Angelo Prado of Salesforce.com reports:
Extending the CRIME vulnerability presented at Ekoparty 2012, an attacker can target HTTPS responses to recover data from the response body.
While the CRIME attack is currently believed to be mitigated by disabling TLS/SSL/level compression, compressed HTTP responses represent a significant unmitigated vector which is currently exploitable. By injecting plaintext into an HTTPS request, an attacker can learn information about the corresponding HTTPS response by measuring its size.
This relies on the attacker being able to observe the size of the cipher text received by the browser while triggering a number of strategically crafted requests to a target site. To recover a particular secret in an HTTPS response body, the attacker guesses character by character, sending a pair of requests for each guess. The correct guess will result in a smaller HTTPS response. For each guess the attacker coerces the victim's browser to issue two requests. The first request includes a payload of the form:
"target_secret_name=<already known part of secret>+<guess>+<padding>"
...while the second request includes a payload of the form:
"target_secret_name=<already known part of secret>+<padding>+<guess>".
If the size of the first response is smaller than the second response, this indicates that the guess has a good chance of being correct. This method of sending two similar requests and comparing them is due to Duong and Rizzo. If multiple candidates are found, the following is a useful recovery mechanism: move forward in parallel with both candidates until it becomes clear which guess is correct.
With a token of length 32 and a character space of size 16 (e.g. hex), the attacker needs an average of approximately 1,000 request if no recovery mechanisms are needed. In practice, we have been able to recover CSRF tokens with fewer than 4,000 requests.
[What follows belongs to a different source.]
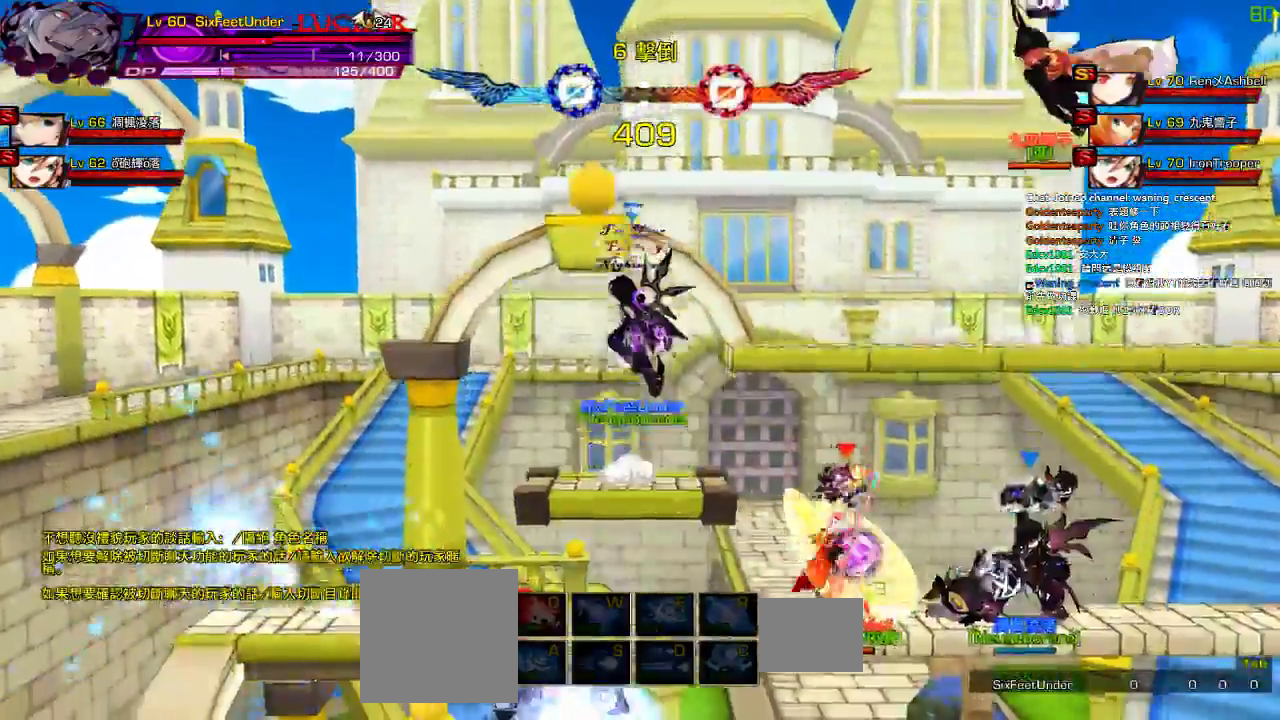
{"keys": ["z"]}
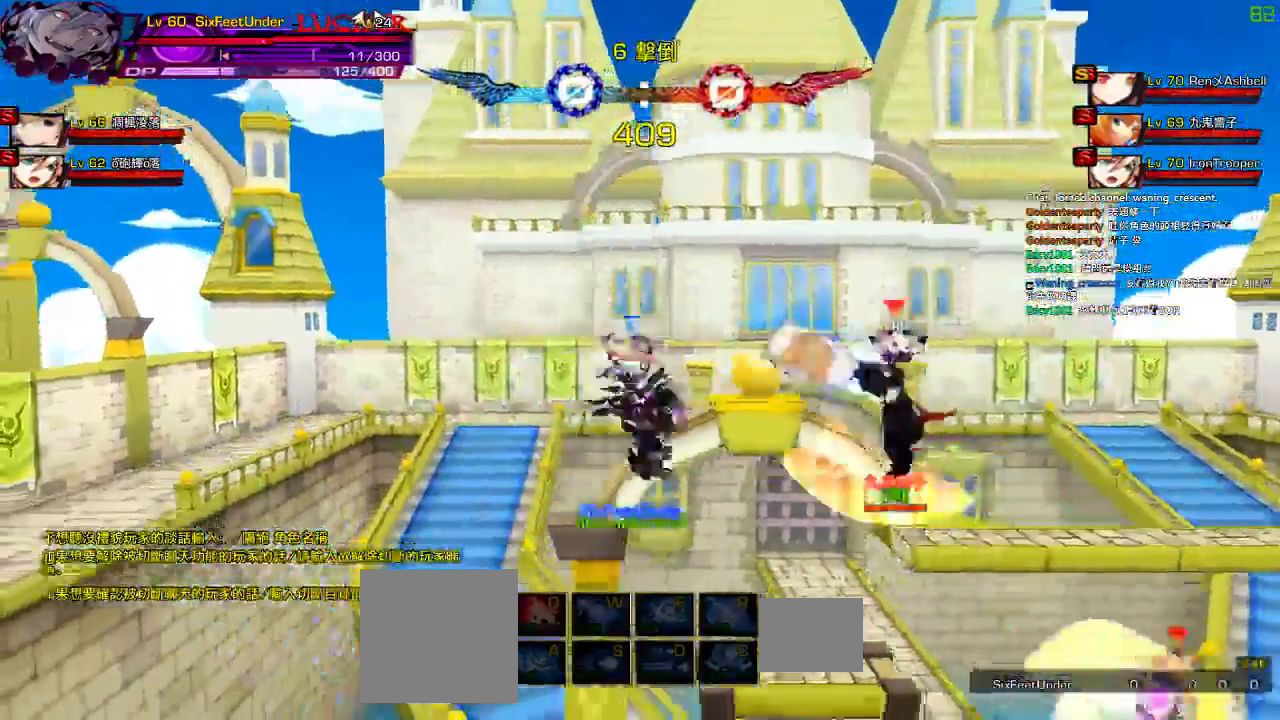
{"keys": [], "events": [[34, "z", "up"], [200, "x", "down"], [300, "x", "up"], [400, "x", "down"], [500, "x", "up"]]}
A browser like Google Chrome or Internet Explorer is able to issue this number of requests in under 30 seconds, including callbacks to the attacker command & control center.
[In order to conduct the attack, the following conditions must be true]:
HTTPS-enabled endpoint (ideally with stream ciphers like RC4, although the attack can be made to work with adaptive padding for block ciphers).
The attacker must be able to measure the size of HTTPS responses.
Use of HTTP-level compression (e.g. gzip).
A request parameter that is reflected in the response body.
A static secret in the body (e.g. CSRF token, sessionId, VIEWSTATE, PII, etc.) that can be bootstrapped (either first/last two characters are predictable and/or the secret is padded with something like KnownSecretVariableName=.
An otherwise static or relatively static response. Dynamic pages do not defeat the attack, but make it much more expensive.
A sophisticated attacker may be able to derive plaintext secrets from the ciphertext in an HTTPS stream.
We are currently unaware of a practical solution to this problem. Please consider the following workarounds.
Some of these mitigations may protect entire applications, while others may only protect individual web pages.
Disable HTTP compression.
Separate the secrets from the user input.
Randomize the secrets in each client request.
Mask secrets (effectively randomizing by XORing with a random secret per request).
Protect web pages from CSRF attacks.
Obfuscate the length of web responses by adding random amounts of arbitrary bytes.